Manwhore (Manwhore #1)

“Guys, stop. I don’t want to date, okay? I want to feel secure in my career first before I let some guy take me out for a spin. . . . Look, don’t worry,” I assure them. “It’s all work for me from now until I get this piece done,” I vow.

I imagine his flesh against mine, him sliding inside me, his mouth on me, his moan of ecstasy, and I wish things were different for me, that I could actually have him. But this, this story, is all I can really have. Isn’t it?

He’s not a man to give anyone more, and I’m not the kind of woman to change all of her life for the wild dream of love. But what if for one night, one night, I let myself spend it with him?

18

SPINNING

Later that night I’m feverish, gathering more data at 12 a.m. It suddenly seems imperative that I get the exposé done as soon as possible because, despite what I assured my friends, I’m afraid I’ve developed somewhat of a crush.

Mooning over his pictures on the internet.

What the hell is up with that?

I stumble across another YouTube video of his father. Saint isn’t in the video, but his father is ranting about his own son on television. “He’s had business luck, he has a shrewd mind and his mother’s inheritance, but my son has no idea of the responsibility it takes to run a billion-dollar company.”

“Well, he’s proved you wrong, hasn’t he?” I mumble to the man.

He’s a handsome man, maybe fifty-five years old. He looks nothing like Malcolm, except that he’s large and virile. Malcolm got that from his father, but he got his mother’s beauty and her dazzling smile.

When I research her and her death, I find out several things. Catherine H. Ulysses, one of Malcolm’s assistants, the one I’m sure is in love with him, seemed to be at the funeral, standing close to a young Malcolm, which confirms that she’s known him for a while. And second, I find out something surprising about his mother. Saint’s mother, Juliette, was apparently big on animals, and every year made huge donations to activist groups. The day Saint saved Rosie, it was the anniversary of his mother’s death—I track back in time and find out that every year since she died Saint has saved, or adopted, one animal. Every year he visits her gravesite afterward (his cars have been spotted in the cemetery parking lot yearly).

My heart tugs. I saw him that day, and maybe he was hurting the same way I do when it’s the anniversary of Dad’s death. I remember we dropped Saint off at M4 and his car was waiting, and I never expected that he’d be heading to the cemetery, but it makes me wish I’d known before. It makes me wish I knew what makes this man tick. I could’ve been with him tonight. I could’ve let him take me out to some fancy event and then . . . then what, Rachel? Then do the most reckless thing you’ve ever done by sleeping with him, even with your most precious story on the line?

Utterly conflicted, I keep clicking links, especially the ones about him and his parents.

Gina’s chowing on cereal in her effort to get rid of the cocktail buzz she’s still harboring when we get a knock on the door, and all I hear, after she goes to answer it, are the words “. . . apartment 3C . . . dead . . .”
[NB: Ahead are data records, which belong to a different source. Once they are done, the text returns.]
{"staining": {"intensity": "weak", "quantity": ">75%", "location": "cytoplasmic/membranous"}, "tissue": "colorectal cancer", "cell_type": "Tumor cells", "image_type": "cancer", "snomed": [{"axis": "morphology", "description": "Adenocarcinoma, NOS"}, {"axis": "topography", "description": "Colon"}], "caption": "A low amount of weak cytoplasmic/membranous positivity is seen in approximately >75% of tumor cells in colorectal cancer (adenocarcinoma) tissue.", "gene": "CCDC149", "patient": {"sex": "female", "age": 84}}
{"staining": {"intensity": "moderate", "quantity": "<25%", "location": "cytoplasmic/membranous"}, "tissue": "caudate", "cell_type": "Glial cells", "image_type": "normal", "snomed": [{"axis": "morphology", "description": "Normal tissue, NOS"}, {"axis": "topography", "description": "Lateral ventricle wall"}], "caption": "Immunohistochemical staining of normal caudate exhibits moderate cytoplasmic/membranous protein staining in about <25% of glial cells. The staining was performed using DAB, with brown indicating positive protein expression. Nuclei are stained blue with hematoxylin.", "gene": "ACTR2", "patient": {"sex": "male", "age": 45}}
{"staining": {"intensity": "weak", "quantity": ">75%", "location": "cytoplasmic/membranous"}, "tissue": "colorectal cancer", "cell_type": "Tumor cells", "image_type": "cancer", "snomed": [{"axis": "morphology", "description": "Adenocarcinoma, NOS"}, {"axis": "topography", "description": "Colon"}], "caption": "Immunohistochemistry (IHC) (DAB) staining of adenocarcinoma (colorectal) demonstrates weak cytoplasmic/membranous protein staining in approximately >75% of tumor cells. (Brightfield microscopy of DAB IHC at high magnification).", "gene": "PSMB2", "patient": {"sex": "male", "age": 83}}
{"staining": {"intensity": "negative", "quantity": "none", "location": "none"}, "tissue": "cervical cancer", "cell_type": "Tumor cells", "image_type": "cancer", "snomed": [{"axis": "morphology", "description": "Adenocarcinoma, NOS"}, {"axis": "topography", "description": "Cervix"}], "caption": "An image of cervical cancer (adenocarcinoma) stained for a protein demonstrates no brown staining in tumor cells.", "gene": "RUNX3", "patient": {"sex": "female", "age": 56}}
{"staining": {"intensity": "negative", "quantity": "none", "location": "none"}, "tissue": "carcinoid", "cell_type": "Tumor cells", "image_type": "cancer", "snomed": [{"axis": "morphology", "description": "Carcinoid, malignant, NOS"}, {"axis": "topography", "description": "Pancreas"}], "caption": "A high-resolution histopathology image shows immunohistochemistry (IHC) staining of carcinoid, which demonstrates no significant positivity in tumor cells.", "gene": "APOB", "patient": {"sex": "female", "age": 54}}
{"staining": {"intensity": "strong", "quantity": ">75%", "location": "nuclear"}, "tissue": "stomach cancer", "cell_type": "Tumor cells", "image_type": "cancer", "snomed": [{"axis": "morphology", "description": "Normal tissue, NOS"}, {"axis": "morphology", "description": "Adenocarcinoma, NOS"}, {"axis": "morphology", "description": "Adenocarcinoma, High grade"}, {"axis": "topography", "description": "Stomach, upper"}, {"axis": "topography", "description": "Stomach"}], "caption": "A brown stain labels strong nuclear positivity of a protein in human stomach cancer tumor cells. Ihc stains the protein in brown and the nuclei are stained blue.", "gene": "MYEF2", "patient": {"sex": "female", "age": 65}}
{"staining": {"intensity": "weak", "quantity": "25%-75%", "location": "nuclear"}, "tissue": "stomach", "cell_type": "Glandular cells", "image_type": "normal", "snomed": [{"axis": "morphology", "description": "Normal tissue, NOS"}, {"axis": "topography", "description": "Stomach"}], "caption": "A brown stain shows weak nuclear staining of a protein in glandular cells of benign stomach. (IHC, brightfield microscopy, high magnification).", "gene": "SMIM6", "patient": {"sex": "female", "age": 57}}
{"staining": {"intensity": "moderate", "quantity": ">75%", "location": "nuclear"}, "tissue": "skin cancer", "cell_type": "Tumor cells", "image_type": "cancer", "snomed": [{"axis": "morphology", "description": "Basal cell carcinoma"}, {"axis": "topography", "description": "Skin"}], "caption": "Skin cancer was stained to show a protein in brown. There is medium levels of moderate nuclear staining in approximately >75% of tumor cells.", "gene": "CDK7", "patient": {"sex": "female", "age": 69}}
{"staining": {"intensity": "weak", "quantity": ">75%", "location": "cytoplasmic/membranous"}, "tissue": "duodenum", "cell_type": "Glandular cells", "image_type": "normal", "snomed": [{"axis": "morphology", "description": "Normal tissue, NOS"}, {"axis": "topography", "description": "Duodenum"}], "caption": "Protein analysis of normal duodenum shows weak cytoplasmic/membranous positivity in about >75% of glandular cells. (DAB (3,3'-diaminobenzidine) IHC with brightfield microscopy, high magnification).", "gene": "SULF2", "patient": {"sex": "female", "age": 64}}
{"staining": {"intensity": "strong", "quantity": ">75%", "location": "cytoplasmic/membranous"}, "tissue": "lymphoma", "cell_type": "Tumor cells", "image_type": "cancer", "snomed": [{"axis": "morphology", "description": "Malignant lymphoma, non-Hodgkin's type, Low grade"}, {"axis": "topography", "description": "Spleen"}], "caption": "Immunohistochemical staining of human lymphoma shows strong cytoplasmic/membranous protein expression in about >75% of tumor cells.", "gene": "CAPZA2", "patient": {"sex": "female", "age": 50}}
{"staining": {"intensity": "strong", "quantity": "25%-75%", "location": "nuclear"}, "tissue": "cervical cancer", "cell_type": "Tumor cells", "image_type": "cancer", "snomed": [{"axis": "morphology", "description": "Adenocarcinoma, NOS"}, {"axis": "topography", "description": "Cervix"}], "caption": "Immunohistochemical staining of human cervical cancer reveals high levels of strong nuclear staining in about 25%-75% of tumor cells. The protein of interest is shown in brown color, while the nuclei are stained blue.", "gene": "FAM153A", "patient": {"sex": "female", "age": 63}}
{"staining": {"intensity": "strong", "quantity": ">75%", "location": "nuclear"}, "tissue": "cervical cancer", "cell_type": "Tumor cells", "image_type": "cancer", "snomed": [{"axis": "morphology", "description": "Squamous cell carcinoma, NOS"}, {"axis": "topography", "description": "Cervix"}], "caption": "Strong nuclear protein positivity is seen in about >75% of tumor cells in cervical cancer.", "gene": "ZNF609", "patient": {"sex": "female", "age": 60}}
My blood freezes in my body as I watch Gina close the door, put her hands over her face, and burst into tears.

“Gina!” I gasp.

“Miss Sheppard,” she chokes out.

An image of her smiling, just the other day, with her pets outside, hits me. One second my face is dry, the next it’s wet with tears. This scene, this fear, of huge, unexpected loss, has haunted me my whole life. It’s been there since my father’s death, even before I had reason enough to know it was there. A feeling of complete vulnerability. Of having your world always spin and never be still for a minute for you to get your bearings.

It turns out that Lindsey Sheppard, our neighbor a few floors down, was shot and killed by a group of young men driving by in a vehicle only an hour ago.

Miss Sheppard didn’t make it to the hospital alive.

Gina and I are so shocked that, after crying passionately for ten minutes and hugging each other, we turn on the TV and watch the news. I snivel, she snivels, we both snivel. I call my mom and ask if she’s all right. She asks if I’m all right. I lie and say that I am.

“I swear I will die happy the day I don’t see all this in the news,” Gina sighs wearily, grabbing the remote and switching off the TV. She flips open my laptop and settles next to me so that we can search the news online.

When the information we find is a repeat of what we watched on the news, she gives up and pads over to the kitchen.